L'inquiétude concernant la position soi-disant affaiblie de la Suisse dans les négociations de libre-échange est sans fondement. Premièrement, le démantèlement tarifaire joue un rôle secondaire dans les ALE modernes. Les pays en voie de développement, par exemple, utilisent déjà le système de préférences généralisées SPG. Deuxièmement, la Suisse a déjà conclu des ALE avec de nombreux pays industrialisés. Troisièmement, des pays tels que le Canada, la Norvège et Singapour montrent que des ALE de nouvelle génération peuvent être conclus même sans droits de douane sur les produits industriels. 

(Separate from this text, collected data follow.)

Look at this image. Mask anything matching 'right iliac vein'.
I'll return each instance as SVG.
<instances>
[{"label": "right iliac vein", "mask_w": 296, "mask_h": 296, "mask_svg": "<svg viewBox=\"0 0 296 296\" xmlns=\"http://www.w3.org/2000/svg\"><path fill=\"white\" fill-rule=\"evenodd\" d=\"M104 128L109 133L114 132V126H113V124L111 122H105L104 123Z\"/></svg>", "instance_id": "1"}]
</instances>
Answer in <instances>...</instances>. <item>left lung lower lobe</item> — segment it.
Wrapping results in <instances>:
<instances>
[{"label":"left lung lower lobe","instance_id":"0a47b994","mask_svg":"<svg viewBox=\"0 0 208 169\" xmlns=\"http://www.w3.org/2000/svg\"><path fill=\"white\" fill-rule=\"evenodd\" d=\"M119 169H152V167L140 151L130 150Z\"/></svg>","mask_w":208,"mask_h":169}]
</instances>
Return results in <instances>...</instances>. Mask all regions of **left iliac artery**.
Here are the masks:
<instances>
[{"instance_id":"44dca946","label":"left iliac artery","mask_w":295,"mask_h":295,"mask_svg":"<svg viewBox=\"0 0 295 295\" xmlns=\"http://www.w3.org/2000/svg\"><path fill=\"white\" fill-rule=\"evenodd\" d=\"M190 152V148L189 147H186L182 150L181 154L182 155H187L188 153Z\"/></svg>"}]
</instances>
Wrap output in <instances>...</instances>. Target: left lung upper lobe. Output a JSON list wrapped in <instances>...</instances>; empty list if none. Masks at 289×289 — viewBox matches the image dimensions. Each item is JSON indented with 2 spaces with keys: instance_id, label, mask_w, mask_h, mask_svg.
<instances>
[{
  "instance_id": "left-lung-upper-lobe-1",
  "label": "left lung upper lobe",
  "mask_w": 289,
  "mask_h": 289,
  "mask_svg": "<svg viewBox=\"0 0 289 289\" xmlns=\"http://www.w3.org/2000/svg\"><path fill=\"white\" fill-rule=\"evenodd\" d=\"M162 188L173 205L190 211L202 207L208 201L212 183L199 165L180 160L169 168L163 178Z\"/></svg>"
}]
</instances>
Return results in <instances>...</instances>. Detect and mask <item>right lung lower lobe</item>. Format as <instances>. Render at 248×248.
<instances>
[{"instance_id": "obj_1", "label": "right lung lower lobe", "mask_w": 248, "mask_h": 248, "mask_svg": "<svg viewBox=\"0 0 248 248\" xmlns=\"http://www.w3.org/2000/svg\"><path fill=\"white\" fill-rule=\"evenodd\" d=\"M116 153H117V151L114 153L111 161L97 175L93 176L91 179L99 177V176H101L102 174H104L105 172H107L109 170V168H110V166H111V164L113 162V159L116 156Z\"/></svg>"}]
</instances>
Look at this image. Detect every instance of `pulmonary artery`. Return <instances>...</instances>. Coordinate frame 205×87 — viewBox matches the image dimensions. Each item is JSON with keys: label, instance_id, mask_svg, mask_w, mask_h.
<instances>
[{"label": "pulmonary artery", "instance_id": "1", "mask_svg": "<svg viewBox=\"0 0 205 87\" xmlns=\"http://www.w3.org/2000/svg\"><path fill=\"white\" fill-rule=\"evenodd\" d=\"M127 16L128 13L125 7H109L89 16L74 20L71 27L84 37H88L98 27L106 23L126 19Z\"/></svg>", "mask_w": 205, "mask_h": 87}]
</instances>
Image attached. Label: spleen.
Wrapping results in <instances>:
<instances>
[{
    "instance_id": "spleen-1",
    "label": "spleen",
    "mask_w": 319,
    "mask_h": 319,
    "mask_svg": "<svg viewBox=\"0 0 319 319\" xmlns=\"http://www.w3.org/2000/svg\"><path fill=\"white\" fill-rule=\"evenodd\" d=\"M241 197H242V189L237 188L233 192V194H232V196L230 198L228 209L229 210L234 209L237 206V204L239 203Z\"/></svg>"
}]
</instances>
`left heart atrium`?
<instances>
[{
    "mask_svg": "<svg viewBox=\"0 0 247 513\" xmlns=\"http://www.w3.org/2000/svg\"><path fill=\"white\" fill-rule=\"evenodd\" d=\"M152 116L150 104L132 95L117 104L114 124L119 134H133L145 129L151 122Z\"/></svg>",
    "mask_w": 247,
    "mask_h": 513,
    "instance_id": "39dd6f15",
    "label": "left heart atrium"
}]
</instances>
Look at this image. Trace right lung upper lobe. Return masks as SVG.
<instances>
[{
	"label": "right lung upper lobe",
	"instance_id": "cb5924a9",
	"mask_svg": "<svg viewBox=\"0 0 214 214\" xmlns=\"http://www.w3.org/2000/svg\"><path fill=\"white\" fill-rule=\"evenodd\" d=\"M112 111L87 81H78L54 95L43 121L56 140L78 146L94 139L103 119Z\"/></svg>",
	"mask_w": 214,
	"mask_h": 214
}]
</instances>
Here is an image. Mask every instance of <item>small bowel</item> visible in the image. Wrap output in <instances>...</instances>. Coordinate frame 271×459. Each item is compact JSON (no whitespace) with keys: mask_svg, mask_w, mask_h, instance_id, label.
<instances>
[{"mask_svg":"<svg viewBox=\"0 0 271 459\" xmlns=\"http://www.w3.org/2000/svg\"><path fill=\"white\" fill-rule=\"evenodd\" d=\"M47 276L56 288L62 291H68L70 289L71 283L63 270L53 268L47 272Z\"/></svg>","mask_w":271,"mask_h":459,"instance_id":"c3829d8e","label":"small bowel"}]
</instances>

Dans l’analyse comparative du WEF, la Suisse a le système de tarif douanier le plus compliqué au monde. L’économie est donc favorable à une simplification correspondante de la structure tarifaire. Cela est particulièrement avantageux pour les entreprises ayant des ressources limitées. Pour cette raison, le changement de la structure tarifaire doit avoir lieu en même temps que la révision du système harmonisé de l’Organisation mondiale des douanes (OMD). 

Pour les entreprises suisses, la crise du coronavirus constitue un défi majeur. Il est maintenant important et urgent de soutenir rapidement la reprise économique avec des instruments simples, éprouvés et largement efficaces, et de donner l'exemple contre les tendances isolationnistes au niveau international. En particulier, l’abolition des tarifs douaniers peut améliorer les conditions cadres des entreprises suisses à long terme, et de manière pérenne. La compétitivité de la Suisse comme site d'implantation sera ainsi durablement renforcée. Dans cette optique, nous vous demandons de soutenir et d'approuver la suppression des droits de douane sur les produits industriels (19.076), afin d'envoyer un signal positif aux entreprises suisses en difficulté, avant la pause estivale.